Jesus was emphatic that “the world will know we are his followers by our love.” Wouldn’t it be amazing if the world agreed? 

***

Since this has swollen to the length of a book, I might as well offer a reflective epilogue for the one poor completionist who stuck it out. As the article came to an end, I felt a deep-seated pause in my soul. One of those “I don’t want to take another step” pauses that occurs because you don’t want to face what may be the most challenging possibility of all.  

Not simply that, perhaps…

we haven’t loved a disbelieving world as well as we would like.

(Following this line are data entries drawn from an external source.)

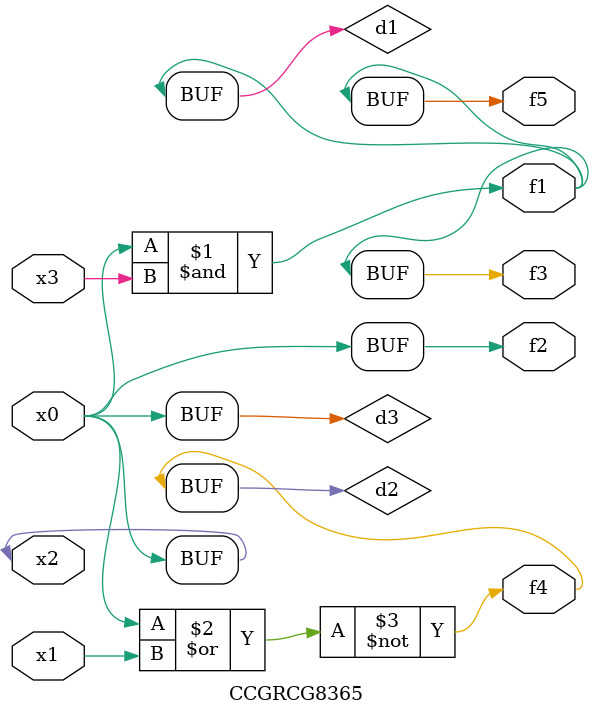
<source format=v>
module CCGRCG8365(
	input x0, x1, x2, x3,
	output f1, f2, f3, f4, f5
);

	wire d1, d2, d3;

	and (d1, x2, x3);
	nor (d2, x0, x1);
	buf (d3, x0, x2);
	assign f1 = d1;
	assign f2 = d3;
	assign f3 = d1;
	assign f4 = d2;
	assign f5 = d1;
endmodule

</source>
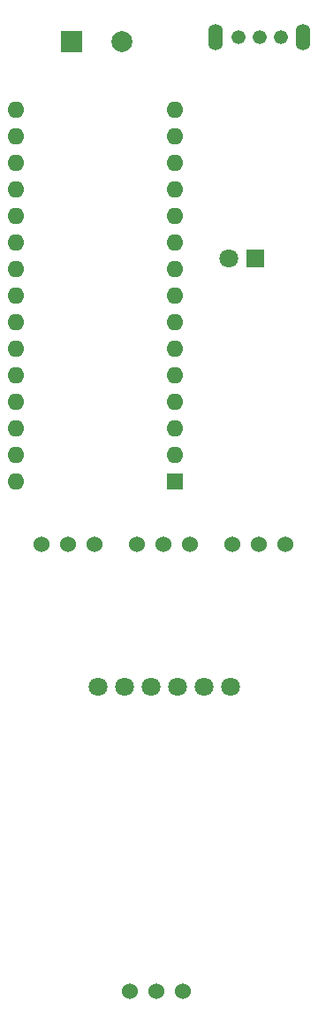
<source format=gbr>
%TF.GenerationSoftware,KiCad,Pcbnew,(5.1.12)-1*%
%TF.CreationDate,2023-05-17T18:58:12-04:00*%
%TF.ProjectId,Final_Design,46696e61-6c5f-4446-9573-69676e2e6b69,rev?*%
%TF.SameCoordinates,Original*%
%TF.FileFunction,Soldermask,Top*%
%TF.FilePolarity,Negative*%
%FSLAX46Y46*%
G04 Gerber Fmt 4.6, Leading zero omitted, Abs format (unit mm)*
G04 Created by KiCad (PCBNEW (5.1.12)-1) date 2023-05-17 18:58:12*
%MOMM*%
%LPD*%
G01*
G04 APERTURE LIST*
%ADD10C,2.000000*%
%ADD11R,2.000000X2.000000*%
%ADD12C,1.800000*%
%ADD13R,1.800000X1.800000*%
%ADD14C,1.324000*%
%ADD15O,1.424000X2.524000*%
%ADD16O,1.600000X1.600000*%
%ADD17R,1.600000X1.600000*%
%ADD18C,1.524000*%
G04 APERTURE END LIST*
D10*
%TO.C,U1*%
X109510000Y-30530000D03*
D11*
X104700000Y-30530000D03*
%TD*%
D12*
%TO.C,LED*%
X119760000Y-51300000D03*
D13*
X122300000Y-51300000D03*
%TD*%
D14*
%TO.C,U3*%
X124732000Y-30120000D03*
X122700000Y-30120000D03*
X120668000Y-30120000D03*
D15*
X126891000Y-30120000D03*
X118509000Y-30120000D03*
%TD*%
D16*
%TO.C,A1*%
X99360000Y-37040000D03*
X114600000Y-37040000D03*
X99360000Y-72600000D03*
X114600000Y-39580000D03*
X99360000Y-70060000D03*
X114600000Y-42120000D03*
X99360000Y-67520000D03*
X114600000Y-44660000D03*
X99360000Y-64980000D03*
X114600000Y-47200000D03*
X99360000Y-62440000D03*
X114600000Y-49740000D03*
X99360000Y-59900000D03*
X114600000Y-52280000D03*
X99360000Y-57360000D03*
X114600000Y-54820000D03*
X99360000Y-54820000D03*
X114600000Y-57360000D03*
X99360000Y-52280000D03*
X114600000Y-59900000D03*
X99360000Y-49740000D03*
X114600000Y-62440000D03*
X99360000Y-47200000D03*
X114600000Y-64980000D03*
X99360000Y-44660000D03*
X114600000Y-67520000D03*
X99360000Y-42120000D03*
X114600000Y-70060000D03*
X99360000Y-39580000D03*
D17*
X114600000Y-72600000D03*
%TD*%
D12*
%TO.C,U2*%
X119930000Y-92230000D03*
X117390000Y-92230000D03*
X114850000Y-92230000D03*
X112310000Y-92230000D03*
X109770000Y-92230000D03*
X107230000Y-92230000D03*
%TD*%
D18*
%TO.C,U4*%
X106900000Y-78610000D03*
X104360000Y-78610000D03*
X101820000Y-78610000D03*
%TD*%
%TO.C,U5*%
X125200000Y-78610000D03*
X122660000Y-78610000D03*
X120120000Y-78610000D03*
%TD*%
%TO.C,U7*%
X116000000Y-78610000D03*
X113460000Y-78610000D03*
X110920000Y-78610000D03*
%TD*%
%TO.C,U8*%
X115400000Y-121410000D03*
X112860000Y-121410000D03*
X110320000Y-121410000D03*
%TD*%
M02*

</source>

we became diverted by self-interest even though we desire self-sacrifice.

we let our fears or frustrations disrupted our intentions.

we inadvertently became more caught up in the passions of amendments over commandments.

we became too focused on our personal rights vs. God’s gospel objectives.

we are all too human and failed to live up to the ideals of love and want to do better.

But, when confronted with the idea that perhaps we don’t consider or love our neighbors as we should… we’re more bothered at the accusation than the possibility.

Or worse still, we hear it and frankly don’t care.

Indifference.

The state which lets you know Jesus has long since left the building.